Muğla kent merkezinde Uğur Mumcu Bulvarı ile Atatürk Bulvarı'nın kesiştiği kavşakta bir uçak maketi vardır.
Gövdesinde eski harflerle "ismet" yazar bu uçak maketinin. https://galeri.uludagsozluk.com/r/1765155/+
Destansı bir hikayesi vardır bu ismet tayyaresi'nin...
1921 yılının Temmuz ayıydı.
Yunan Hava Kuvvetlerine ait bir DH-9 uçağı, Kuşadası-Davutlar mevkiine mecburi iniş yaptı.
Uçağın pilotu ve gözetlemecisi(rasıt) yere iner inmez uçağı tahrip etmeye başladılar.
Fakat o sırada tarlalarında çalışmakta olan ve uçağın indiğini, uçaktan inen Yunan subayları gören köylüler yunan pilot ile rasıtı etkisiz hale getirerek jandarmaya teslim ettiler.
Uçağı ve Yunan subayları teslim alanlar Türk jandarmasıydı.
jandarma uçağı Yunan subaylarla birlikte Söke'ye götürdü.
Fakat bu olaydan italyan işgal kuvvetlerinin de haberi olmuştu.
Bölge italyan işgali altındaydı.
italyanlar Yunan havacıların ve yunan uçağının kendilerine teslim edilmesini istediler.
Fakat jandarma komutanımız sadece Yunan havacıları teslim ederek, uçağı teslim etmeyeceğini bildirdi.
italyan askerleri de bunun üzerine uçağın tutulduğu jandarma birliğini abluka altına almaya başladı.
Türk Jandarması uçağı vermemeye kararlıydı, direnişe hazırlandılar.

▸ Çalışma Yönergesi a: Okuma parçasına göre Yunan Hava Kuvvetlerine ait DH-9 uçağı hangi mevkiye mecburi iniş yapmıştır?
Okuma parçası ile kayıtlar arasında herhangi bir ilişki yoktur.

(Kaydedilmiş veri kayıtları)

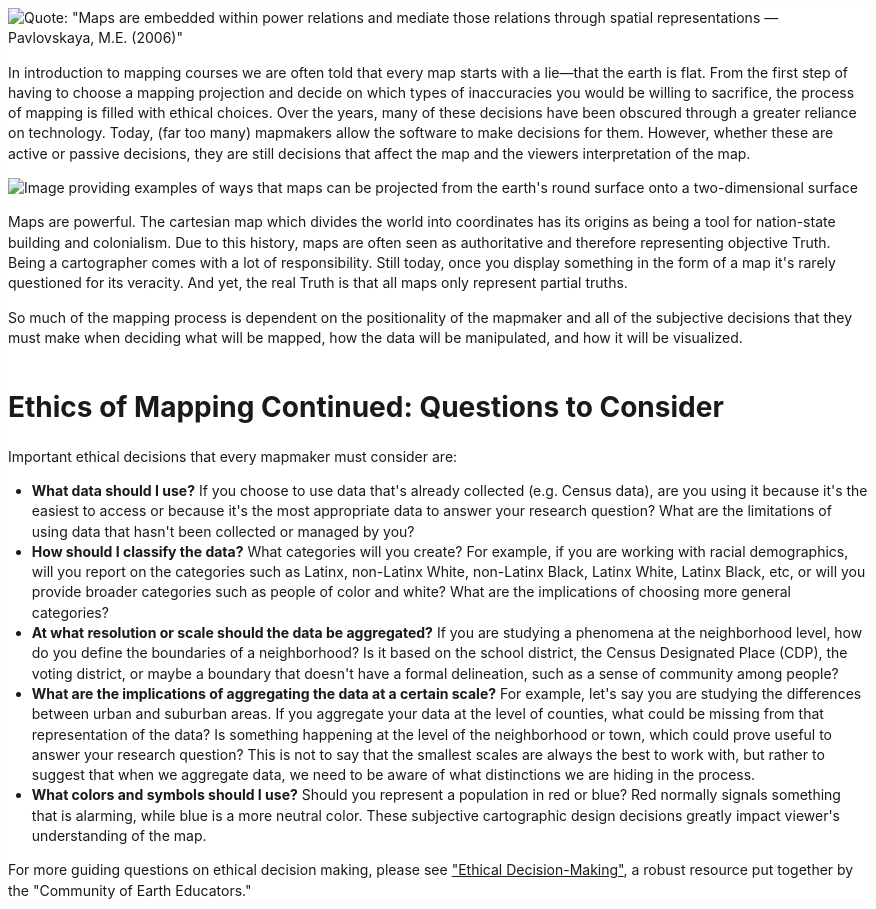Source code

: ![Quote: "Maps are embedded within power relations and mediate those relations through spatial representations — Pavlovskaya, M.E. (2006)"](/images/mapping/quote1.png)

In introduction to mapping courses we are often told that every map starts with a lie—that the earth is flat. From the first step of having to choose a mapping projection and decide on which types of inaccuracies you would be willing to sacrifice, the process of mapping is filled with ethical choices. Over the years, many of these decisions have been obscured through a greater reliance on technology. Today, (far too many) mapmakers allow the software to make decisions for them. However, whether these are active or passive decisions, they are still decisions that affect the map and the viewers interpretation of the map.

![Image providing examples of ways that maps can be projected from the earth's round surface onto a two-dimensional surface](/images/mapping/mapprojections.png)

Maps are powerful. The cartesian map which divides the world into coordinates has its origins as being a tool for nation-state building and colonialism. Due to this history, maps are often seen as authoritative and therefore representing objective Truth. Being a cartographer comes with a lot of responsibility. Still today, once you display something in the form of a map it's rarely questioned for its veracity. And yet, the real Truth is that all maps only represent partial truths.

So much of the mapping process is dependent on the positionality of the mapmaker and all of the subjective decisions that they must make when deciding what will be mapped, how the data will be manipulated, and how it will be visualized.

# Ethics of Mapping Continued: Questions to Consider

Important ethical decisions that every mapmaker must consider are:

- **What data should I use?** If you choose to use data that's already collected (e.g. Census data), are you using it because it's the easiest to access or because it's the most appropriate data to answer your research question? What are the limitations of using data that hasn't been collected or managed by you?
- **How should I classify the data?** What categories will you create? For example, if you are working with racial demographics, will you report on the categories such as Latinx, non-Latinx White, non-Latinx Black, Latinx White, Latinx Black, etc, or will you provide broader categories such as people of color and white? What are the implications of choosing more general categories?
- **At what resolution or scale should the data be aggregated?** If you are studying a phenomena at the neighborhood level, how do you define the boundaries of a neighborhood? Is it based on the school district, the Census Designated Place (CDP), the voting district, or maybe a boundary that doesn't have a formal delineation, such as a sense of community among people?
- **What are the implications of aggregating the data at a certain scale?** For example, let's say you are studying the differences between urban and suburban areas. If you aggregate your data at the level of counties, what could be missing from that representation of the data? Is something happening at the level of the neighborhood or town, which could prove useful to answer your research question? This is not to say that the smallest scales are always the best to work with, but rather to suggest that when we aggregate data, we need to be aware of what distinctions we are hiding in the process.
- **What colors and symbols should I use?** Should you represent a population in red or blue? Red normally signals something that is alarming, while blue is a more neutral color. These subjective cartographic design decisions greatly impact viewer's understanding of the map.

For more guiding questions on ethical decision making, please see ["Ethical Decision-Making"](https://serc.carleton.edu/geoethics/Decision-Making), a robust resource put together by the "Community of Earth Educators."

▸ Çalışma Yönergesi b: Kayıtlarda "# Ethics of" ifadesinin geçtiği satırdan "Important ethical decisions" ifadesinin geçtiği satıra kadar olan bölümü, iki satır da dahil olmak üzere hiçbir değişiklik yapmadan yazınız.

▸ Cevap a: Kuşadası-Davutlar mevkiine.

▸ Cevap b:
# Ethics of Mapping Continued: Questions to Consider

Important ethical decisions that every mapmaker must consider are:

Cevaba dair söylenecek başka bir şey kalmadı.